● **STATED EXERCISE 1**
In the deer mount thread, what reason did the taxidermist give for why nothing could be done about the Y cut?
● **STATED EXERCISE 2**
Go on with the deer mount thread, starting after its final post.

+++ PROVIDED TEXT +++

# Question about deer mount.



## GreatWhite

I would like to start off by saying I am new to the forum and I do not do taxidermy. 
I shot a buck the 1st day of the season ( whitetail in velvet ) I took the cape to a local taxidermy. He called me up today to say the mount was completed and I could pick it up tomorrow. It is being mounted on a pedestal I built. I never had a deer mounted before and don't know what to look for as far as a quality job. Certain things I have noticed about the mount is at the base of the antlers is a little thin ( they just look a little strange to me ). The big concern I have is the Y cut on his head shows "BIG TIME". I understand that being mounted on a pedestal and placed in the corner you will have to look over the top of his head in order to see it but knowing that it is there is some what bothersome to me. I have addressed this with him and he claims the deer still had its summer coat and not long eough or thck enough to do anything with. I was wondering am I just over reacting to this or did I get a shabby job done on my 1st mount. I am not sure he is just feeding me a line of bull or what. I understand without seeing pictures it is hard to say how bad or good it is.

I will post pictures of the mount and concered areas tomorrow when I get it here.
Any input would be appreciated and welcome.
Thank You


----------



## GreatWhite

The Y cut on back of the head. 
One BIG concern for me.


----------



## GreatWhite

The base of the antlers.


----------



## GreatWhite

Another antler and eye picture


----------



## GreatWhite

What the mount look like up close from top view.


----------



## Sasha and Abby

HORRIBLE quality!!!! It is worth maybe $10.

+++ ITEMS +++

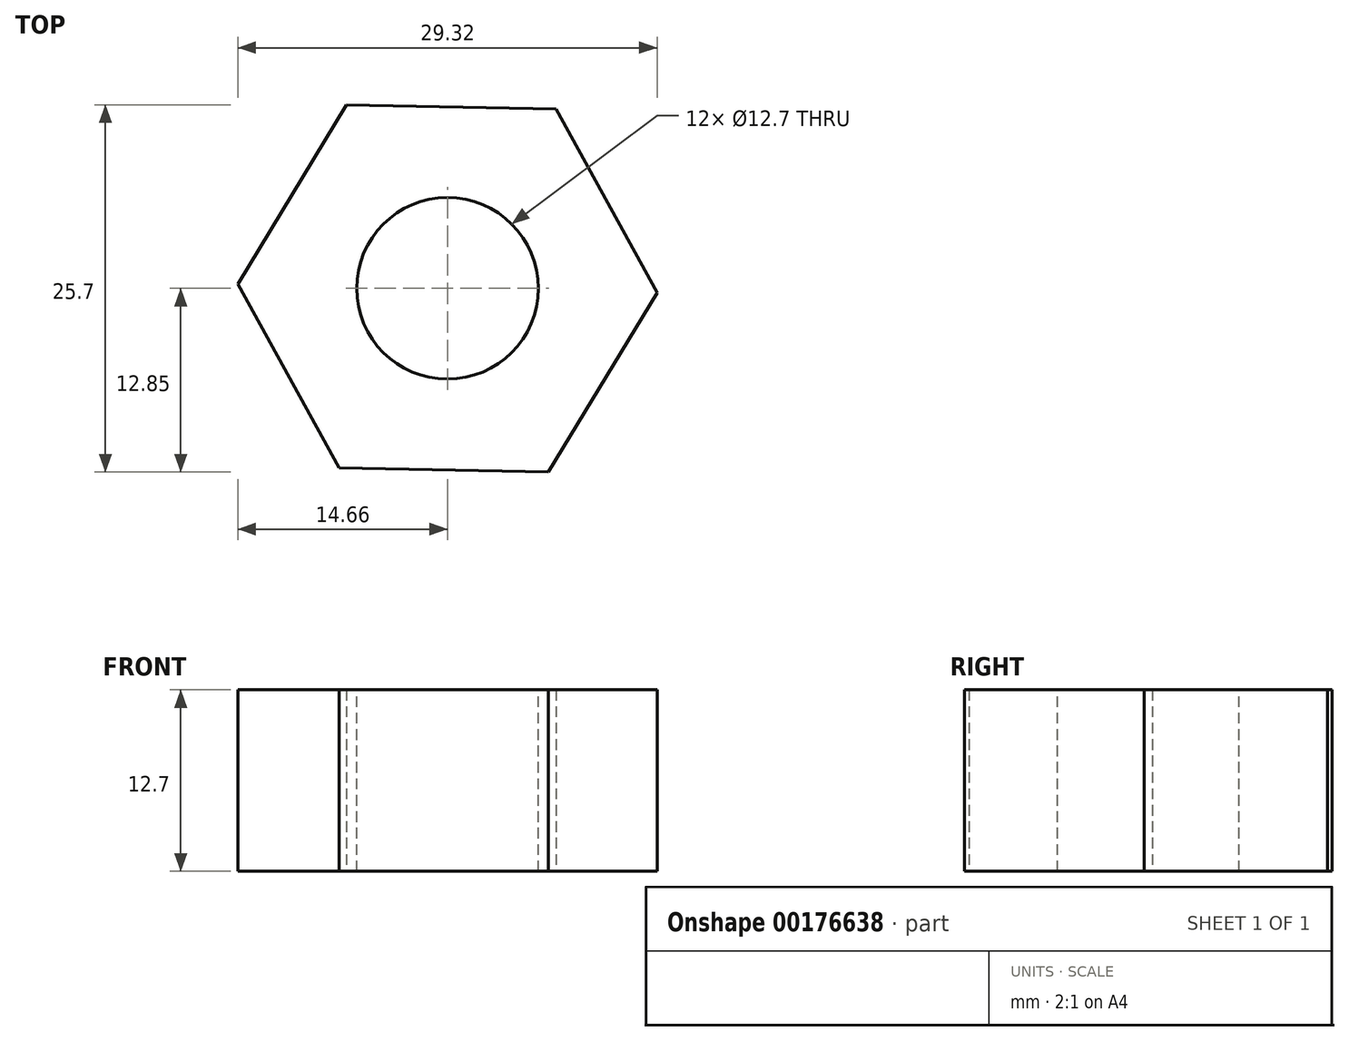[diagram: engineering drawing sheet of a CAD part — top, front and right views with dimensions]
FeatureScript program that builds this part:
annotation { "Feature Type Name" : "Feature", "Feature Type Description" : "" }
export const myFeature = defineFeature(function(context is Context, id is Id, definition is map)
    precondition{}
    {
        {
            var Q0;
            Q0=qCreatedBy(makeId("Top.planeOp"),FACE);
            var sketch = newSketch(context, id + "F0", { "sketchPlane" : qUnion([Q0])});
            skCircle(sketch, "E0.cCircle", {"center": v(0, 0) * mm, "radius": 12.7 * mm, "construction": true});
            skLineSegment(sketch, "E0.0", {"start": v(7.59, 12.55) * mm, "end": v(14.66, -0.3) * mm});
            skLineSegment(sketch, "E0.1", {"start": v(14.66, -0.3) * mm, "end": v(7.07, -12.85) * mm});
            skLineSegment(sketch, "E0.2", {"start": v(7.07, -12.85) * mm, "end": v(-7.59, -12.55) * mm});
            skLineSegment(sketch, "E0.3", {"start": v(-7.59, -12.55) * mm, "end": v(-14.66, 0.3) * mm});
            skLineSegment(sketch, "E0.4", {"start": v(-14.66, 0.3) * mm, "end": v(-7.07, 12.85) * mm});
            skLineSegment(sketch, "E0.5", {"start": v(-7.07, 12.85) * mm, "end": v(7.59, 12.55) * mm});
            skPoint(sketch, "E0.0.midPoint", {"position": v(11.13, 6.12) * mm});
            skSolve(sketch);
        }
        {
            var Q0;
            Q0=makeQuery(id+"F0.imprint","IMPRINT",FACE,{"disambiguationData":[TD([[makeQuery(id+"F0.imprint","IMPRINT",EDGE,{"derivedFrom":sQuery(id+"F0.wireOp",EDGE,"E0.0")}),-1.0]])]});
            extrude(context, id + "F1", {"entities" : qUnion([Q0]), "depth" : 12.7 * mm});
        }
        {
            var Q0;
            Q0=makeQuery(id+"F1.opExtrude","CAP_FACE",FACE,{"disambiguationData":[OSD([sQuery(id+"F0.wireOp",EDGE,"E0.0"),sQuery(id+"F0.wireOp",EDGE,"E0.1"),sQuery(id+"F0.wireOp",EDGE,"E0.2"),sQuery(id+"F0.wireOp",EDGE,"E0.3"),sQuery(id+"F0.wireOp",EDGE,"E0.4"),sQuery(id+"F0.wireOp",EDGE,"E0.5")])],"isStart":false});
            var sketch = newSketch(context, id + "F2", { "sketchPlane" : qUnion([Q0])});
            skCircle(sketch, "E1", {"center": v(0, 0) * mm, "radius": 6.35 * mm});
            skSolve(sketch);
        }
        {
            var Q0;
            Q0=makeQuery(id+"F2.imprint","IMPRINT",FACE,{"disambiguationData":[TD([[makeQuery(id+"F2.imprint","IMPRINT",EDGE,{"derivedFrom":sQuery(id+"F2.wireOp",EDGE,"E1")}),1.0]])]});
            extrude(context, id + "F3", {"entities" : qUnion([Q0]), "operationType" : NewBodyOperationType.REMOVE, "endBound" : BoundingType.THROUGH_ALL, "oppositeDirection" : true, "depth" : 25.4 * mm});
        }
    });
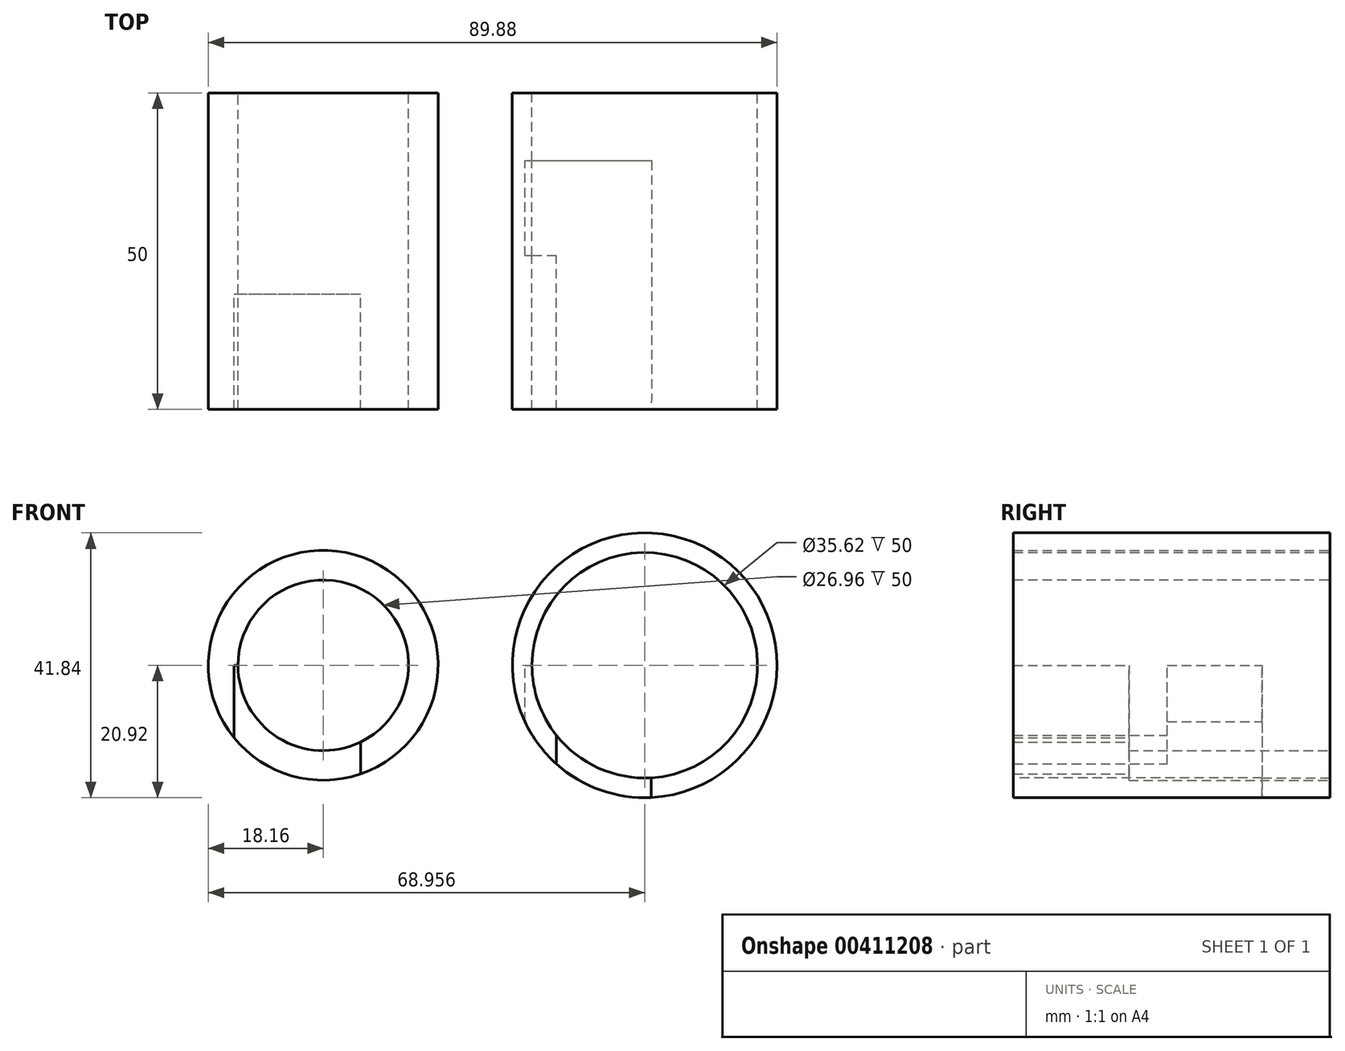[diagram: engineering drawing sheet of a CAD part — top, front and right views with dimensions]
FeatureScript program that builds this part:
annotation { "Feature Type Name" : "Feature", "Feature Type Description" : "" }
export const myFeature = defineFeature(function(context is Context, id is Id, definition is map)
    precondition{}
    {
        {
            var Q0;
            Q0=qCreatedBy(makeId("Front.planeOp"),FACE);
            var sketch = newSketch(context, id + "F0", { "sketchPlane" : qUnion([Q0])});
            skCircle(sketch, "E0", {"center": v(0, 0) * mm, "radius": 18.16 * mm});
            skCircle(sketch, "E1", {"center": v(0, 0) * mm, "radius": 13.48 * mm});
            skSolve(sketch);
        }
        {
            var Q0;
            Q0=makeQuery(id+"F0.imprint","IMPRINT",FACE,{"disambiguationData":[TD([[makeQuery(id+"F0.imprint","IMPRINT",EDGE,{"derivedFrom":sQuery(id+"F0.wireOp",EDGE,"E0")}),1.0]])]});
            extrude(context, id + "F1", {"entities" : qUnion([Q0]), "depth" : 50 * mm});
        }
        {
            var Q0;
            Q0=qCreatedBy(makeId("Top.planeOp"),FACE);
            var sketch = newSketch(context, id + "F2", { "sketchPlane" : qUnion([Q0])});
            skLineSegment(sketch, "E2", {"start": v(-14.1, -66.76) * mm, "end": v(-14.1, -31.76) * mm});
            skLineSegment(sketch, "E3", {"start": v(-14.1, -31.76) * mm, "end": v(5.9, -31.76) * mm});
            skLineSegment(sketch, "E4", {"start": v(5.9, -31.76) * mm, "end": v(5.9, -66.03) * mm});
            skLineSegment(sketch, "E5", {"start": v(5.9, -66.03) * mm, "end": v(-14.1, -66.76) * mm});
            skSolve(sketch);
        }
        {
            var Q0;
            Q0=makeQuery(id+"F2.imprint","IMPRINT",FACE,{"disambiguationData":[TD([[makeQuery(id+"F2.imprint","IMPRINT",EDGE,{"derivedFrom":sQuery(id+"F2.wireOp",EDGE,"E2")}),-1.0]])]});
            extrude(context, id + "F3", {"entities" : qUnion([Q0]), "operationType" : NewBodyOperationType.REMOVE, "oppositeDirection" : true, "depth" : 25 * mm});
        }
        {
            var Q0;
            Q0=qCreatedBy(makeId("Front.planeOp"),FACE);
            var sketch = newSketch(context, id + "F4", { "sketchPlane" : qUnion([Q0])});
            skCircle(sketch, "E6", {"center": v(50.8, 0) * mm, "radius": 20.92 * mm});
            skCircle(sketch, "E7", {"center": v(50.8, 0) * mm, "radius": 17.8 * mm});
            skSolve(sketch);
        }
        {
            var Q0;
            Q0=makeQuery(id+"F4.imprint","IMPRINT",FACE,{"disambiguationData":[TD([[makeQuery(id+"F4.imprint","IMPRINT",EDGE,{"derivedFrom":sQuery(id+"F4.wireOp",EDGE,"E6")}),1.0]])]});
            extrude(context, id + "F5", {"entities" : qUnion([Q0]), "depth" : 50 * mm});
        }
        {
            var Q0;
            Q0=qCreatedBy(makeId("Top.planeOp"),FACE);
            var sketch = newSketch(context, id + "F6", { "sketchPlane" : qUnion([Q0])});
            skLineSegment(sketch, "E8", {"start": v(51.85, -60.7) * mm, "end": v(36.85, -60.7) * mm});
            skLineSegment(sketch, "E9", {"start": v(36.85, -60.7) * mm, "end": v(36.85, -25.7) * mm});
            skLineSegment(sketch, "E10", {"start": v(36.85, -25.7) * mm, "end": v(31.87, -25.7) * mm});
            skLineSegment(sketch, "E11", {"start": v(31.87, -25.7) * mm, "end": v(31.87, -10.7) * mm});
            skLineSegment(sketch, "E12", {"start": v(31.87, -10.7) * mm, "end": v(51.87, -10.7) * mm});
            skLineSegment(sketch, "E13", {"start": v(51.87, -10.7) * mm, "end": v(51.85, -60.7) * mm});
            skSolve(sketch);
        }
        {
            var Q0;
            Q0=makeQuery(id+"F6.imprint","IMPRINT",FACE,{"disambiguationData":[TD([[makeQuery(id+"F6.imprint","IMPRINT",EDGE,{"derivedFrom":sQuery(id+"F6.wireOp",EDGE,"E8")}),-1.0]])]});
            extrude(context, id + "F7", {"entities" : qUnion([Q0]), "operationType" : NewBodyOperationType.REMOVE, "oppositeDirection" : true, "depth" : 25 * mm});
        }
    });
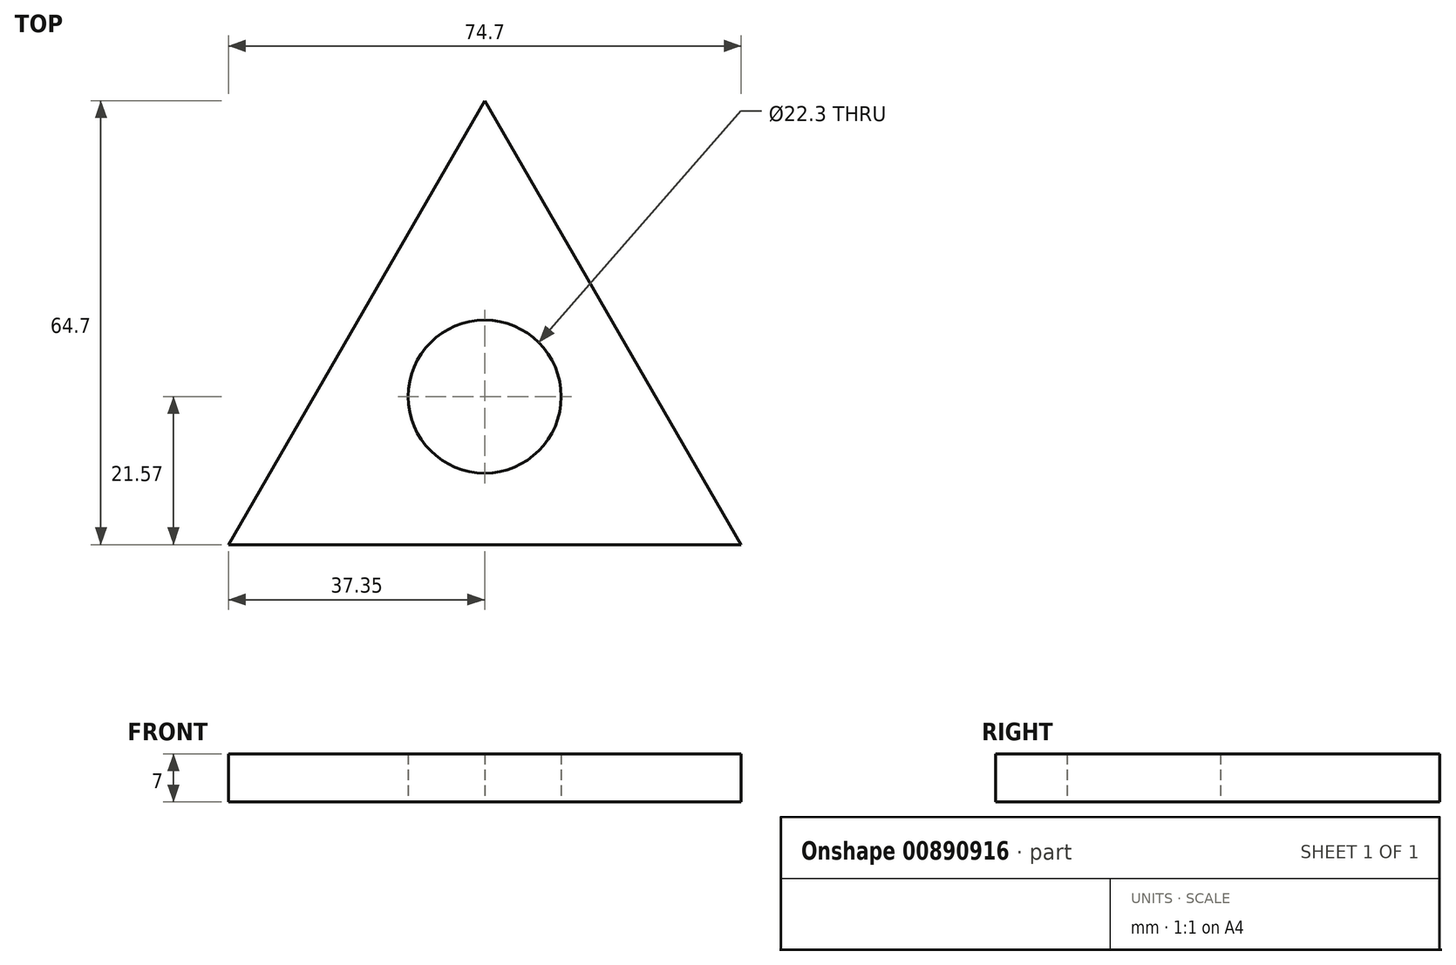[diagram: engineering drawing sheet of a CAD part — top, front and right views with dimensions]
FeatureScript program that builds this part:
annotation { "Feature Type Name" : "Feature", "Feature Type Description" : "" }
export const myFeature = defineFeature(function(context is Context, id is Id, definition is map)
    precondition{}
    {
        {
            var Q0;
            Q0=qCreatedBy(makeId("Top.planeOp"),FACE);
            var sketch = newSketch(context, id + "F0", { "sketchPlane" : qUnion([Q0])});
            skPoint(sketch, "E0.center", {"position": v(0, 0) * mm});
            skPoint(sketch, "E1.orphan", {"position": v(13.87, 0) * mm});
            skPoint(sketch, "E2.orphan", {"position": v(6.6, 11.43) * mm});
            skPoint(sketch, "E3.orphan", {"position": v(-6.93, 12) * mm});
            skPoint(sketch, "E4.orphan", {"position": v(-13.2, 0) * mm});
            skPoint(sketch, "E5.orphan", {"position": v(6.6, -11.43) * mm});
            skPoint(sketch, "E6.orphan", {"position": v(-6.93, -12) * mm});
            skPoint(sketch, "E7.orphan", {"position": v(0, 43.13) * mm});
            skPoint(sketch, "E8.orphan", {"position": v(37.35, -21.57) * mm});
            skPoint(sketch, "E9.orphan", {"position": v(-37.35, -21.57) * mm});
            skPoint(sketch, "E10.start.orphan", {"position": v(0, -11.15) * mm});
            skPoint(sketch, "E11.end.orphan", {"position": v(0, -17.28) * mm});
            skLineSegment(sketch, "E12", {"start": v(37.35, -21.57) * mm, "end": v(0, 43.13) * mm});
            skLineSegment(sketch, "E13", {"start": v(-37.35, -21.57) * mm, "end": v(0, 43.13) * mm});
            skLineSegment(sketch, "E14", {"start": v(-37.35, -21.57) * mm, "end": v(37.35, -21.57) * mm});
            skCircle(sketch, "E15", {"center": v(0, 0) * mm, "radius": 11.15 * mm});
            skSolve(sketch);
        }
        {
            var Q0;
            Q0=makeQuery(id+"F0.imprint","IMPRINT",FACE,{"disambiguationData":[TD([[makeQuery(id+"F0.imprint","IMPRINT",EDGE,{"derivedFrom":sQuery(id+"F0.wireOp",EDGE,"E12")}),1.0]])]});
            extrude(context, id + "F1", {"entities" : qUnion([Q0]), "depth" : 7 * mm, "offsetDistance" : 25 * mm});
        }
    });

+++

● **ANSWER 1**
He said the deer still had its summer coat, and the hair was not long or thick enough to do anything with.

● **ANSWER 2**
----------



## GreatWhite

Here is a full picture of the mount. As I stated in the earlier post , I do not do taxidery work at all but I do have some concerns about this mount. Did this guy do some shabby work on this deer or did he do the best he could with the fur being as thin as it was. I paid alot of money to get this mounted and wondering if I got my money's worth ...... What a better place to find out then on a forum. I am looking for some input on this ( good or bad ) and look forward to reading what is said. 
:beer:
Thank you.


----------



## wnwtaxidermy

Sorry buddy, that is one of the worst deer mounts i've seen in quite a while. thin summer hair or not there is no excuse for that sewing job along with the other issues present. shoot me an email if you would like to see what a y cut should look like on a short haired whitetail

Justin


----------



## coyote sniper

Nice pedistal/scenary


----------



## spitfire_er

I agree, I have done some taxidermy and I would never make anyone pay for something like that. The front does look good, the eyes are OK, and yeah the base of the antlers have some issues. That Y cut is horrendous! A summer coat is no excues for that. Looks like improper fitting to me. You should barely be able to notice it and if a guy is really good, they can make it dissapear.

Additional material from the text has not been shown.